Pose landmark coordinates:
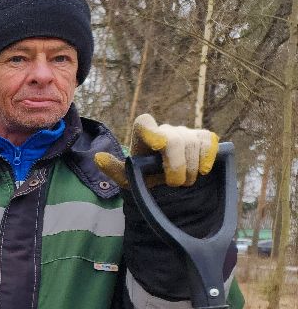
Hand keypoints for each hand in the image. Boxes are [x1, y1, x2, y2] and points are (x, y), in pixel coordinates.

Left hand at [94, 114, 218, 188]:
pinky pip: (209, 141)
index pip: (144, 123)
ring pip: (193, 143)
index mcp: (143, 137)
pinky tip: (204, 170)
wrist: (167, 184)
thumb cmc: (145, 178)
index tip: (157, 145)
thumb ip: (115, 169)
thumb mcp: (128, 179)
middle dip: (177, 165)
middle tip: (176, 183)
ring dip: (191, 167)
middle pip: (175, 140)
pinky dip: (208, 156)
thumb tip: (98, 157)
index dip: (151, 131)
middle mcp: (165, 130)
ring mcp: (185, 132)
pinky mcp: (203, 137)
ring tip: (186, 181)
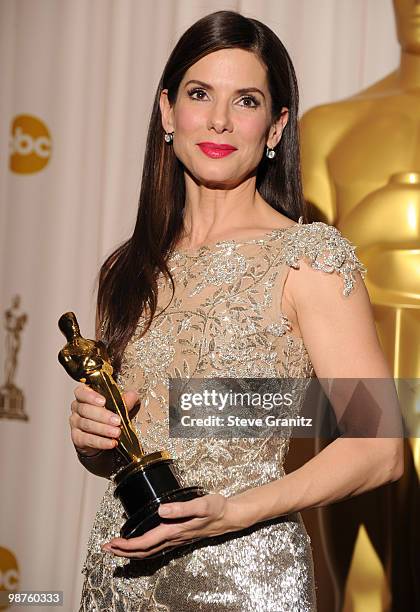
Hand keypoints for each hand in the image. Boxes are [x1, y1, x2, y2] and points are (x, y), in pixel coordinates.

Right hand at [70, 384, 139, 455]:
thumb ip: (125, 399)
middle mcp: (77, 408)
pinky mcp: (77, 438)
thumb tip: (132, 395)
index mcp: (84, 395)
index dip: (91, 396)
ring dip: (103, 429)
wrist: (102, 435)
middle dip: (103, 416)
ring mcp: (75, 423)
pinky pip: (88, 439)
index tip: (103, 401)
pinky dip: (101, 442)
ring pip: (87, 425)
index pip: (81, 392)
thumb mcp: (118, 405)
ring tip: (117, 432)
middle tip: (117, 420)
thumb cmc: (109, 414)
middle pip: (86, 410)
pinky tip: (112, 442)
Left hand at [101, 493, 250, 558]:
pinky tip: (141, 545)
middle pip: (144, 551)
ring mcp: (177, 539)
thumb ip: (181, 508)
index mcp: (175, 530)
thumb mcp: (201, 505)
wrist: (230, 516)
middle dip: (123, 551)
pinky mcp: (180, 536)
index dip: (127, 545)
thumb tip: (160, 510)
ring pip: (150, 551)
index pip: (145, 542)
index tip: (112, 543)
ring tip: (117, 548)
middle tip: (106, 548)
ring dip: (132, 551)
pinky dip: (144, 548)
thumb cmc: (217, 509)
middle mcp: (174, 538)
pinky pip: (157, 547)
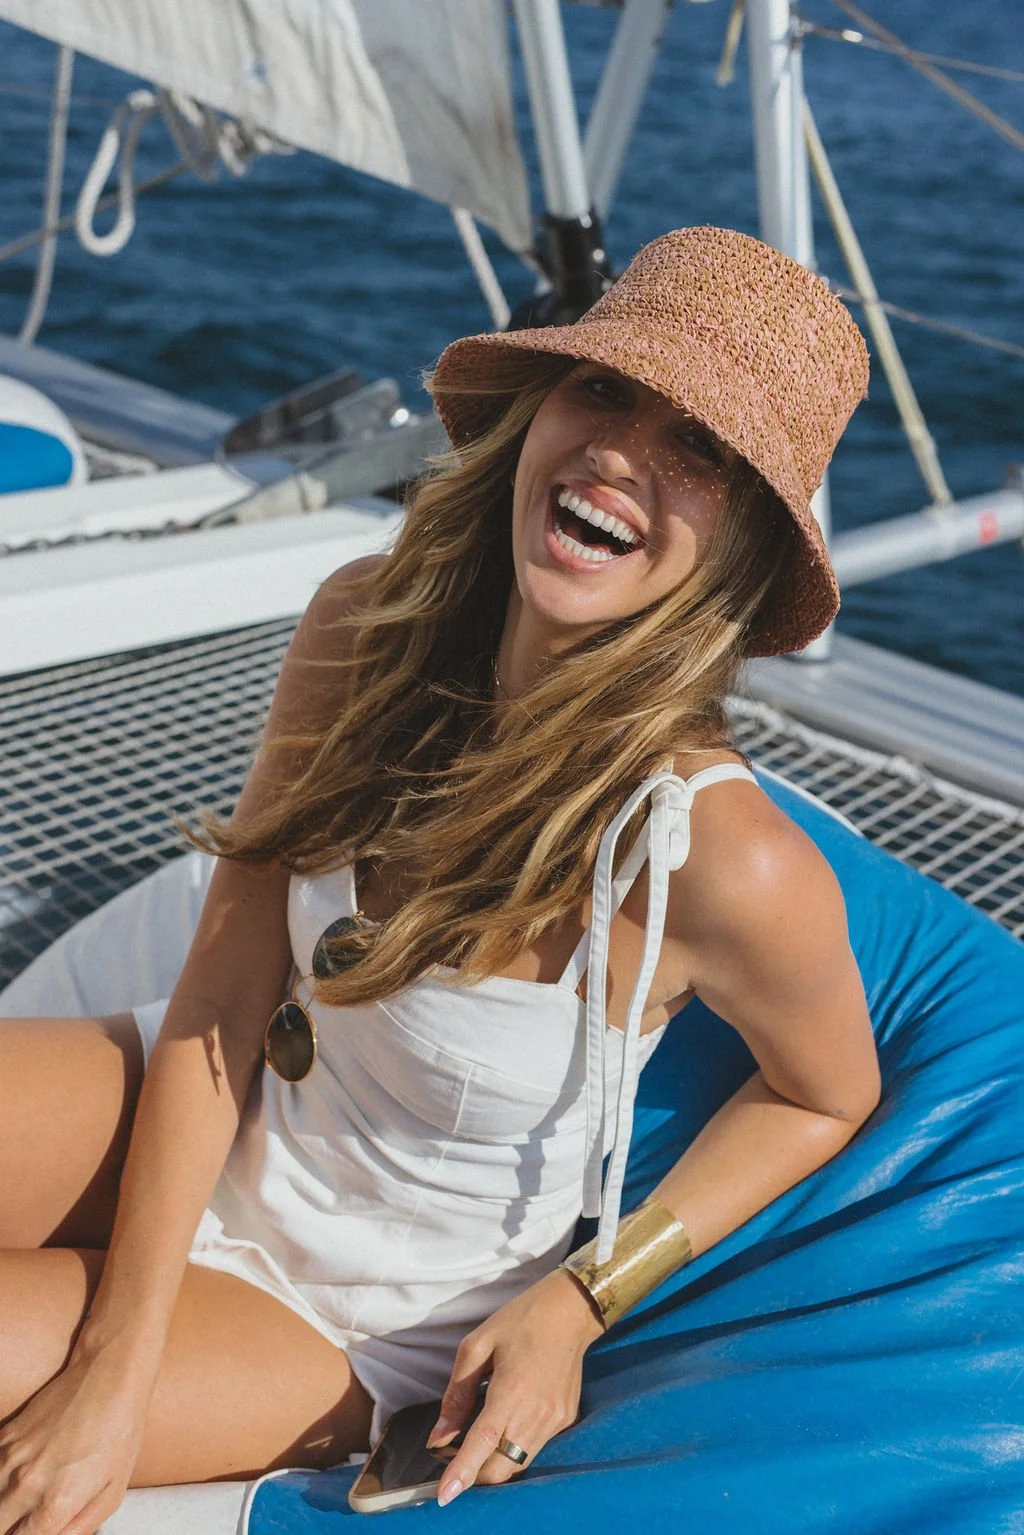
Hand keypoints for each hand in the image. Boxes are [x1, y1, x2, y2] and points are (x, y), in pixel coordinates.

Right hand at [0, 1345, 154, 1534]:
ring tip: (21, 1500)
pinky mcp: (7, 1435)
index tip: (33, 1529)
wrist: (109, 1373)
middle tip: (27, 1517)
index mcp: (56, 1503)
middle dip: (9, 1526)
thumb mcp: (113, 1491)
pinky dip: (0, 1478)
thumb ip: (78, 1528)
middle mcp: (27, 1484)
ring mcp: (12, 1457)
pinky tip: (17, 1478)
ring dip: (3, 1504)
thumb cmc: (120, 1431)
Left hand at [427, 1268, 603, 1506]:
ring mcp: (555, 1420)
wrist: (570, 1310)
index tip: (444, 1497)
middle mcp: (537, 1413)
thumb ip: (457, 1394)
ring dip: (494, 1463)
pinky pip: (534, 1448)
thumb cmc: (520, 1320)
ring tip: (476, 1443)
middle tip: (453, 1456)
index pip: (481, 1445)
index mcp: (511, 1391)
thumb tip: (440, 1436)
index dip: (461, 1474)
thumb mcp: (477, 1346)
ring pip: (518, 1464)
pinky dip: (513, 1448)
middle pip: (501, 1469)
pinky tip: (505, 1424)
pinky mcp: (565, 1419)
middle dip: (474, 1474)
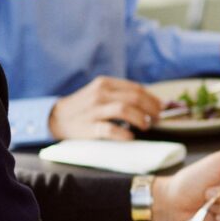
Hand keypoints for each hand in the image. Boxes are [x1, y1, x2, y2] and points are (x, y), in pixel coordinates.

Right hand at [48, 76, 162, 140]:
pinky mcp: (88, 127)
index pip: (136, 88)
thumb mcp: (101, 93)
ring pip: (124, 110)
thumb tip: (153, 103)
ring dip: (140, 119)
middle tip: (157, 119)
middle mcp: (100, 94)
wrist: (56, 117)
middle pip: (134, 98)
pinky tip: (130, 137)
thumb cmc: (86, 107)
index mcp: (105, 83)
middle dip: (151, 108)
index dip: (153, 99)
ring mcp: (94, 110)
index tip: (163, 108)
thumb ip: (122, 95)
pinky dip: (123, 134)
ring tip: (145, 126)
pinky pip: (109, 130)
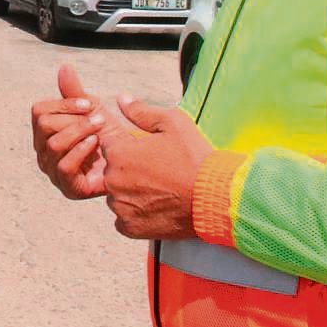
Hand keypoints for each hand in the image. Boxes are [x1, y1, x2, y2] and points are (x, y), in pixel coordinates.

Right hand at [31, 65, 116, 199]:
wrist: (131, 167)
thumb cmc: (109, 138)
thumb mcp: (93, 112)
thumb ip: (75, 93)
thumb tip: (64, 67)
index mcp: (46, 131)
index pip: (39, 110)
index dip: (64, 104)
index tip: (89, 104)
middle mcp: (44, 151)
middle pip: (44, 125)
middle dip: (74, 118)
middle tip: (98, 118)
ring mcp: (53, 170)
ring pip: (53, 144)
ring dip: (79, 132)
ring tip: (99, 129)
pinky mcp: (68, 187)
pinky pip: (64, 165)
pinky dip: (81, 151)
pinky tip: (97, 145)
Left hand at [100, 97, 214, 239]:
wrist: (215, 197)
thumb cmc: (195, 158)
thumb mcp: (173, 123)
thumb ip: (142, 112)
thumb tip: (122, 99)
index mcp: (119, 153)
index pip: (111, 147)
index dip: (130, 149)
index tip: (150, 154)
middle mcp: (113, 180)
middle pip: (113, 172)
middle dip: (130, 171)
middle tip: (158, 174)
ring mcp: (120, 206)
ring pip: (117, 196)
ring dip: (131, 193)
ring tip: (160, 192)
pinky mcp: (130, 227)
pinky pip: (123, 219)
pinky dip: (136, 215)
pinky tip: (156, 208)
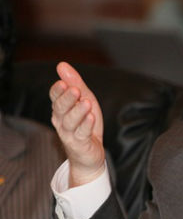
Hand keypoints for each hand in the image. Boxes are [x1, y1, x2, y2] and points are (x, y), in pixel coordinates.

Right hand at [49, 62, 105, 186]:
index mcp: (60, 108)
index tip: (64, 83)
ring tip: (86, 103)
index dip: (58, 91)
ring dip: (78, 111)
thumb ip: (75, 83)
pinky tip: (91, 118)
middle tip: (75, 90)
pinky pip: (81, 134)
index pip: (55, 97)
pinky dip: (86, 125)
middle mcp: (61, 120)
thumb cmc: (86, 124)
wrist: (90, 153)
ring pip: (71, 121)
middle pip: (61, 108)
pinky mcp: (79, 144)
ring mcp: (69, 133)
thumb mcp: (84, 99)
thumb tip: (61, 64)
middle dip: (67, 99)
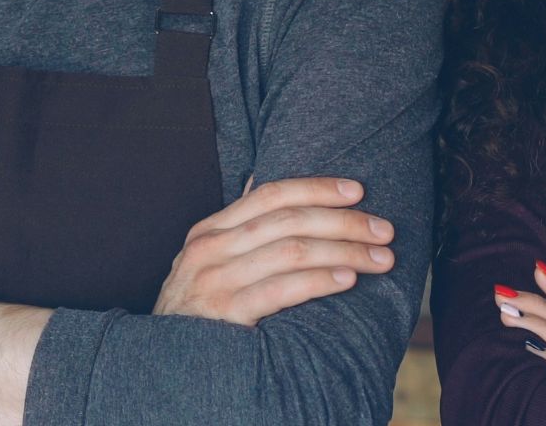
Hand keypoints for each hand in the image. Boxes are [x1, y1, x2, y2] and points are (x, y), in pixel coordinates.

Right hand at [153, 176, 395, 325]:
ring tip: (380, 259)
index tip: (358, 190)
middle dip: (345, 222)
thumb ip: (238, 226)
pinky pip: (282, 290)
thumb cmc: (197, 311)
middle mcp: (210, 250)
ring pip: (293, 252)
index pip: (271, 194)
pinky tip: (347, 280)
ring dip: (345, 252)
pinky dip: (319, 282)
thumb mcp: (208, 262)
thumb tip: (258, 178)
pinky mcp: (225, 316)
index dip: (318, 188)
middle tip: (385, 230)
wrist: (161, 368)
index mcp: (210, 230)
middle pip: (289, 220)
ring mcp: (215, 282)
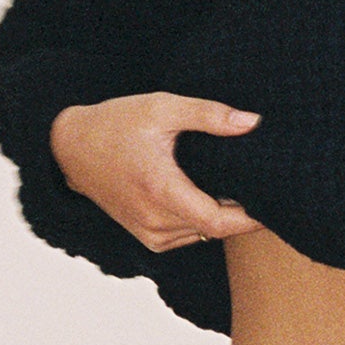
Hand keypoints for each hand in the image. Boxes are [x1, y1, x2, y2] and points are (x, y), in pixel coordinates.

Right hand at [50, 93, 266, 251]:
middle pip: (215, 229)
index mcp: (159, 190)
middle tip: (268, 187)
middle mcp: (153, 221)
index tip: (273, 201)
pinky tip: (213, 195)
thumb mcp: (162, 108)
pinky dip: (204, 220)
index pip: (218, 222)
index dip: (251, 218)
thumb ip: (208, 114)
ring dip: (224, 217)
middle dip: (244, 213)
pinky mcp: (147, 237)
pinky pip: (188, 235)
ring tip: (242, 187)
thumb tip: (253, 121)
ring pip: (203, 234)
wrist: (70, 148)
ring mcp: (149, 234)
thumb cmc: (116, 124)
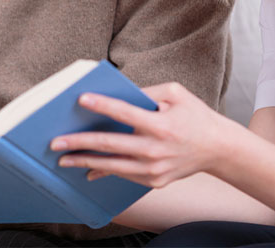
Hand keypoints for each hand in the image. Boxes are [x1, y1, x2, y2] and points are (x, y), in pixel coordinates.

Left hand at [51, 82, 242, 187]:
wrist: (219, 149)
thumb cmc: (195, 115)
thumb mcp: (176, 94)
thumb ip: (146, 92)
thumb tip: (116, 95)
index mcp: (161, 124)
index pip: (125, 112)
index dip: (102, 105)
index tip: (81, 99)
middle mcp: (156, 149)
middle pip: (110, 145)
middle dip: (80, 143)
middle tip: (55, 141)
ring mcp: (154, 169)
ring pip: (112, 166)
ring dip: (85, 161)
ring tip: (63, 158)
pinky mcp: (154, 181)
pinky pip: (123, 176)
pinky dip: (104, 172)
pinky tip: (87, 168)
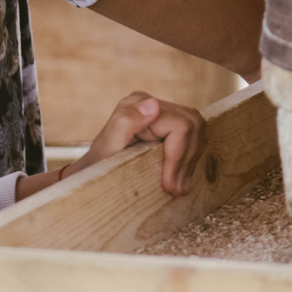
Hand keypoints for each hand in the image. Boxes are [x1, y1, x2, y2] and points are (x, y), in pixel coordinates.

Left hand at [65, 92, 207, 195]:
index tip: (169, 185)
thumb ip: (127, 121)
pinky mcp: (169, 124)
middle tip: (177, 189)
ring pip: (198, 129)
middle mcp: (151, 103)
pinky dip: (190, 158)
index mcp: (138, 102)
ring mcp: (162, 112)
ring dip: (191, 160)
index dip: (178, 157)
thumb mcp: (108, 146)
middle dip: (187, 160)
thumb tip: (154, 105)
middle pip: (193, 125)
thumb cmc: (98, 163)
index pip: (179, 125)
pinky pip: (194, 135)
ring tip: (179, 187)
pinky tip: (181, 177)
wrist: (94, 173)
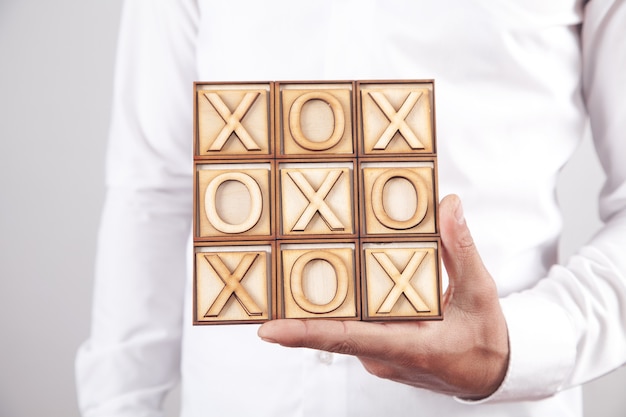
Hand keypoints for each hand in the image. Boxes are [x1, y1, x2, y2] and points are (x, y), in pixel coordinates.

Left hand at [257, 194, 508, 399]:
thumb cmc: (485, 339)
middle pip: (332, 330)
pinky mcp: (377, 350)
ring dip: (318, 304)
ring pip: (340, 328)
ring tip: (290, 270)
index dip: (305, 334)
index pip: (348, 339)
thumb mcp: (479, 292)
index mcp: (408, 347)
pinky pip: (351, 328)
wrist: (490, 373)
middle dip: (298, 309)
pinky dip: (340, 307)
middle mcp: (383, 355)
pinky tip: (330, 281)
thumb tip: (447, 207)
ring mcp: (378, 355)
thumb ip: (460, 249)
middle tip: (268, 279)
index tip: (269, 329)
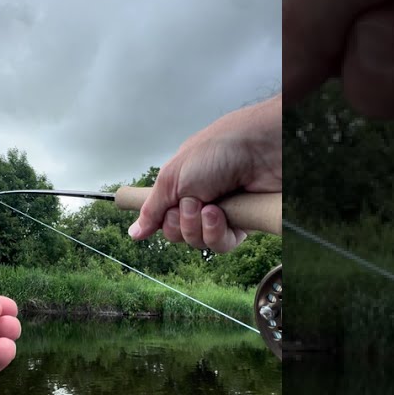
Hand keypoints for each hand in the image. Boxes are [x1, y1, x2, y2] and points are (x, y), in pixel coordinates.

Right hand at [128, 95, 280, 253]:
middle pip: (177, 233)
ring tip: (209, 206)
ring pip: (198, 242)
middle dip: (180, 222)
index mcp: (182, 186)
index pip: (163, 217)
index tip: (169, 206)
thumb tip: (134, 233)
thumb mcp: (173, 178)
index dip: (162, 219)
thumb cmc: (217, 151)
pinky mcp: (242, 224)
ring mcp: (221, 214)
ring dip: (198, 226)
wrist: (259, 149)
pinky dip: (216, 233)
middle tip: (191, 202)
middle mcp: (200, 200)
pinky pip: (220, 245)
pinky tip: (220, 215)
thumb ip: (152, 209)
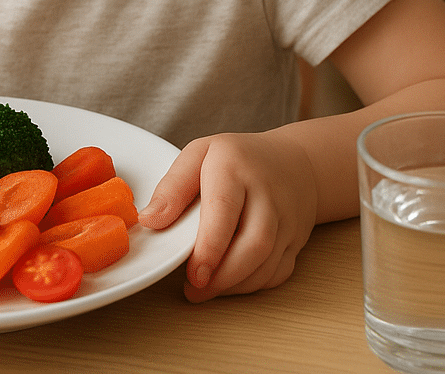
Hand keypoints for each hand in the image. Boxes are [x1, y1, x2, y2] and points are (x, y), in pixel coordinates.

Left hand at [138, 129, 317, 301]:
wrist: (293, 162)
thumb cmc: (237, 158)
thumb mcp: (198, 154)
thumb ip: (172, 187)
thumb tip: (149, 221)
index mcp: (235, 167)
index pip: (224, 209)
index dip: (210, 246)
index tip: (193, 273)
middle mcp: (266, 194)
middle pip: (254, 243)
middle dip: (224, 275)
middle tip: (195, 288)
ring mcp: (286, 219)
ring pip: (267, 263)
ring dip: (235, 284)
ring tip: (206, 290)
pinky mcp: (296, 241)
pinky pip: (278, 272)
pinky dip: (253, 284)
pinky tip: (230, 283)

**PROBLEM TO WORK ON**
Copy the lines of the entries above that mention "Right".

**SOLUTION FOR THIS EXERCISE**
Right hand at [70, 384, 139, 455]:
Right hand at [0, 1345, 154, 1534]:
Right hand at [48, 76, 162, 140]:
Right hand at [31, 65, 116, 199]:
Right hand at [49, 62, 105, 186]:
Right hand at [153, 176, 395, 325]:
Right hand at [50, 93, 266, 251]:
Right hand at [128, 95, 280, 253]:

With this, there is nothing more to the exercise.